Mon survêtement avait totalement disparu, laissait apparaître le feldgrau brûlé de ma capote. J’avais récupéré une arme dans ma précipitation et il se trouvait que cette arme était russe. Pour Lensen, c’était clair : les Ruskis avaient dépassé ma position, ne m’avaient pas aperçu ou m’avaient cru mort. Dans un corps à corps désespéré, j’avais désarmé un adversaire et, avec cette arme, j’avais réussi à me frayer un passage jusqu’à nos lignes.
— Tu es encore dans un état comateux, insista-t-il. Les souvenirs te reviendront ensuite, je ne vois pas d’autre explication.
La version de Lensen était avantageuse. Personnellement, je ne gardais que des souvenirs impalpables, impressionné par mille lueurs, mille fracas inconcevables et d’un désordre machiavélique qui m’empêchait de situer l’étoile polaire.
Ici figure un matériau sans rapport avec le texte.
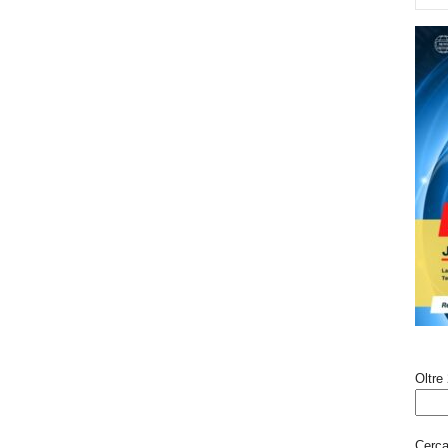
Oltre 
Cerca 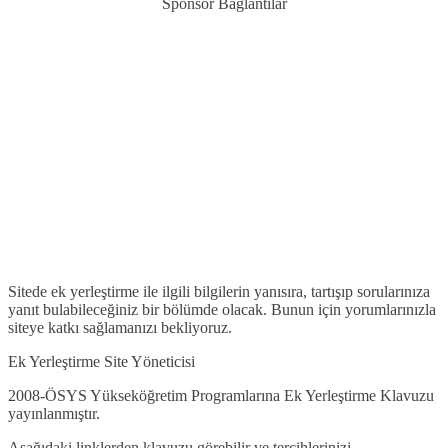
Sponsor Bağlantılar
Sitede ek yerleştirme ile ilgili bilgilerin yanısıra, tartışıp sorularınıza
yanıt bulabileceğiniz bir bölümde olacak. Bunun için yorumlarınızla
siteye katkı sağlamanızı bekliyoruz.
Ek Yerleştirme Site Yöneticisi
2008-ÖSYS Yükseköğretim Programlarına Ek Yerleştirme Klavuzu
yayınlanmıştır.
Aşağıdaki linklerden klavuzu görebilir ve tercihlerinizi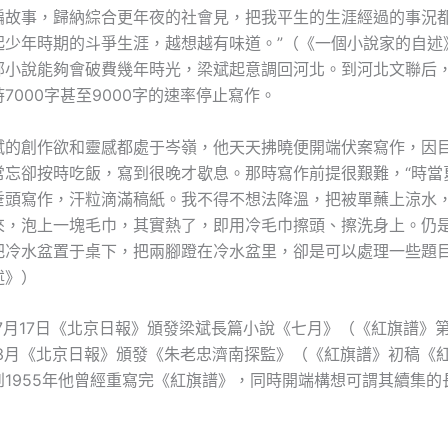
編故事，歸納綜合更年夜的社會見，把我平生的生涯經過的事況
起少年時期的斗爭生涯，越想越有味道。”（《一個小說家的自述
部小說能夠會破費幾年時光，梁斌起意調回河北。到河北文聯后
7000字甚至9000字的速率停止寫作。
斌的創作欲和靈感都處于岑嶺，他天天拂曉便開端伏案寫作，因
常忘卻按時吃飯，寫到很晚才歇息。那時寫作前提很艱難，“時當
垂頭寫作，汗粒滴滿稿紙。我不得不想法降溫，把被單蘸上涼水
來，泡上一塊毛巾，其實熱了，即用冷毛巾擦頭、擦洗身上。仍
把冷水盆置于桌下，把兩腳蹬在冷水盆里，卻是可以處理一些題目
述》）
年7月17日《北京日報》頒發梁斌長篇小說《七月》（《紅旗譜》
5年3月《北京日報》頒發《朱老忠濟南探監》（《紅旗譜》初稿《
到1955年他曾經重寫完《紅旗譜》，同時開端構想可謂其續集的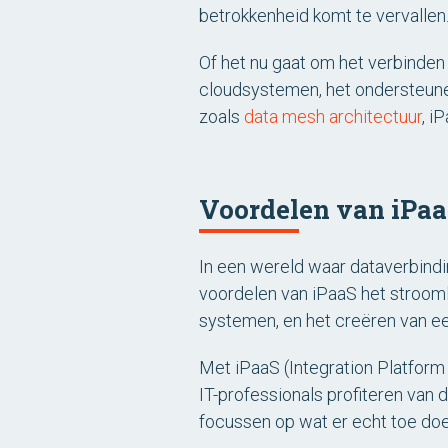
betrokkenheid komt te vervallen
Of het nu gaat om het verbinden
cloudsystemen, het ondersteune
zoals
data mesh architectuur
, i
Voordelen van iPa
In een wereld waar dataverbindi
voordelen van iPaaS het stroom
systemen, en het creëren van e
Met iPaaS (Integration Platform 
IT-professionals profiteren van 
focussen op wat er echt toe doe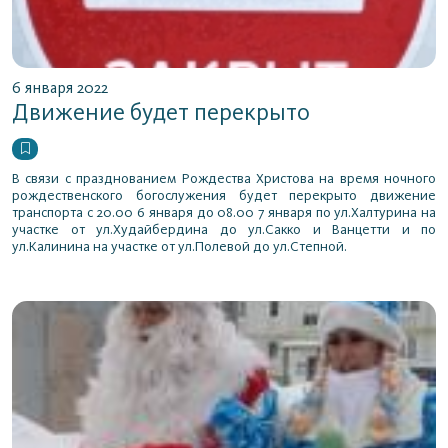
6 января 2022
Движение будет перекрыто
В связи с празднованием Рождества Христова на время ночного
рождественского богослужения будет перекрыто движение
транспорта с 20.00 6 января до 08.00 7 января по ул.Халтурина на
участке от ул.Худайбердина до ул.Сакко и Ванцетти и по
ул.Калинина на участке от ул.Полевой до ул.Степной.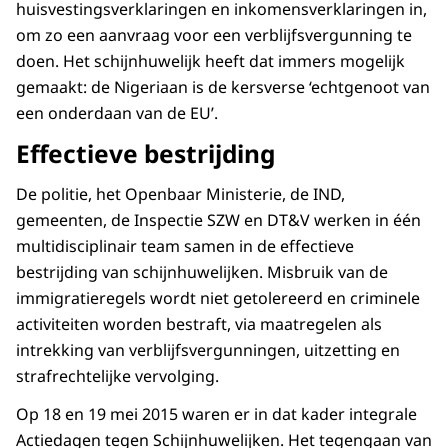
huisvestingsverklaringen en inkomensverklaringen in,
om zo een aanvraag voor een verblijfsvergunning te
doen. Het schijnhuwelijk heeft dat immers mogelijk
gemaakt: de Nigeriaan is de kersverse ‘echtgenoot van
een onderdaan van de EU’.
Effectieve bestrijding
De politie, het Openbaar Ministerie, de IND,
gemeenten, de Inspectie SZW en DT&V werken in één
multidisciplinair team samen in de effectieve
bestrijding van schijnhuwelijken. Misbruik van de
immigratieregels wordt niet getolereerd en criminele
activiteiten worden bestraft, via maatregelen als
intrekking van verblijfsvergunningen, uitzetting en
strafrechtelijke vervolging.
Op 18 en 19 mei 2015 waren er in dat kader integrale
Actiedagen tegen Schijnhuwelijken. Het tegengaan van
Peut-être Lensen essayait-il tout simplement de se faire pardonner son attitude de l’autre soir…
Au crépuscule, qui se situait au milieu de l’après-midi, le deuxième front du Dniepr fut abandonné. Tandis que, plus au sud, l’énorme poussée russe, dont nous n’avions en fait que ressenti les contrecoups, déferlait parmi les unités allemandes et roumaines, nos colonnes clairsemées lâchaient le terrain, abandonnant le matériel inutilisable ou intransportable. Les régiments de la « Gross Deutschland division » évacuaient leurs positions quasiment à pied et dans un silence relatif, l’échine courbée et suppliant le ciel d’ardoise que l’ennemi ne se lance pas immédiatement à leur poursuite.
Chapitre XIII
La troisième retraite
Nos prières furent exaucées, et cette première marche nous permit de faire une cinquantaine de kilomètres sans être importunés. Nous fûmes désagréablement surpris de ne pas trouver d’autres lignes de repli et de contrefront sur cette distance. À l’exception de quelques postes de surveillance territoriale, dont les types durent, à leur étonnement, plier bagages avec nous, aucune défense sérieuse ne fut rencontrée. Les Russes allaient maintenant pouvoir poursuivre leur avance sans coup férir.
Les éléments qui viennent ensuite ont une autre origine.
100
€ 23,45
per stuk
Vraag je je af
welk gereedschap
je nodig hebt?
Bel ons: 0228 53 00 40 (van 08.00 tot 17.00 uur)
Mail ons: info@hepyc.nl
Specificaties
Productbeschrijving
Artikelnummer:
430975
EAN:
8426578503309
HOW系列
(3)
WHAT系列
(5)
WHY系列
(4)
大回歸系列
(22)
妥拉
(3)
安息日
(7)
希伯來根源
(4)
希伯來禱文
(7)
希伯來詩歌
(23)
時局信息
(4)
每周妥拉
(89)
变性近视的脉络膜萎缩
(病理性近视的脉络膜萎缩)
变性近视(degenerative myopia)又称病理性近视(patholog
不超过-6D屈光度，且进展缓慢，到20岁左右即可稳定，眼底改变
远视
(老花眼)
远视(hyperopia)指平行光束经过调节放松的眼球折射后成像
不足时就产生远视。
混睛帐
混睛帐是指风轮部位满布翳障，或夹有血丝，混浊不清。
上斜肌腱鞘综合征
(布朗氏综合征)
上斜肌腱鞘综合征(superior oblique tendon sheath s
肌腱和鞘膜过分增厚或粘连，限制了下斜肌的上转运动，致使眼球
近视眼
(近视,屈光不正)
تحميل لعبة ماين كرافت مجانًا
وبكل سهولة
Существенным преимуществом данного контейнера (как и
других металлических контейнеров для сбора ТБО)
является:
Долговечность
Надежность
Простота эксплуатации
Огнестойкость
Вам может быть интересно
Le second jour de cette troisième retraite, la partie la plus mobile de notre bataillon demeura sur place pour servir de troupe de couverture. Quelque deux mille hommes, parmi lesquels je me trouvais, furent disséminés aux environs d’un village ne portant aucun nom sur les cartes d’état-major. Ses habitants avaient fui à notre arrivée dans l’épaisse forêt contre laquelle s’adossait le village. Nous demeurâmes là avec un matériel assez léger mais motorisé. Quatre chars minuscules qui avaient peut-être été efficaces lors de la campagne contre la Pologne, mais dont les T‑34 ne feraient qu’une bouchée. Leur armement se bornait à une mitrailleuse jumelée et un lance-grenades. Ces engins étaient, en fait, surtout utilisés comme tracteurs des douze traîneaux qui constituaient notre train. Quatre véhicules semi-chenillés formaient eux aussi des postes de mitrailleuses antichars et servaient également à arracher nos cinq ou six camions aux fondrières de neige. Trois side-cars énormes, du type « Zundapp Russie » patinaient dans la poudre blanche qui bloquait bien souvent la roue avant entre le garde-boue et le pneu. La puissance de leur moteur permettait de dégager la roue arrière et celle du side également motrice, le tout se propulsait en zigzaguant dans le rugissement d’échappement des flat-twin. La roue directrice bloquée servait de patin de direction, un peu comme sur les bobsleighs. Trois Paks venaient affermir la défense de notre barrage. Avec ce matériel tout juste adapté à la chasse aux partisans et auquel s’ajoutaient les armes d’infanterie classique, P.M., mortiers. F.M., grenades… nous avions ordre de stopper trois divisions russes dotées de plusieurs régiments blindés pendant vingt-quatre heures. Ensuite, l’ordre était de décrocher même si notre entreprise avait été un triomphe !…
Sur l’ensemble de notre secteur, dont le front représentait une centaine de kilomètres, des groupes analogues au nôtre demeuraient sur place tandis que le gros de la troupe refluait à marche forcée.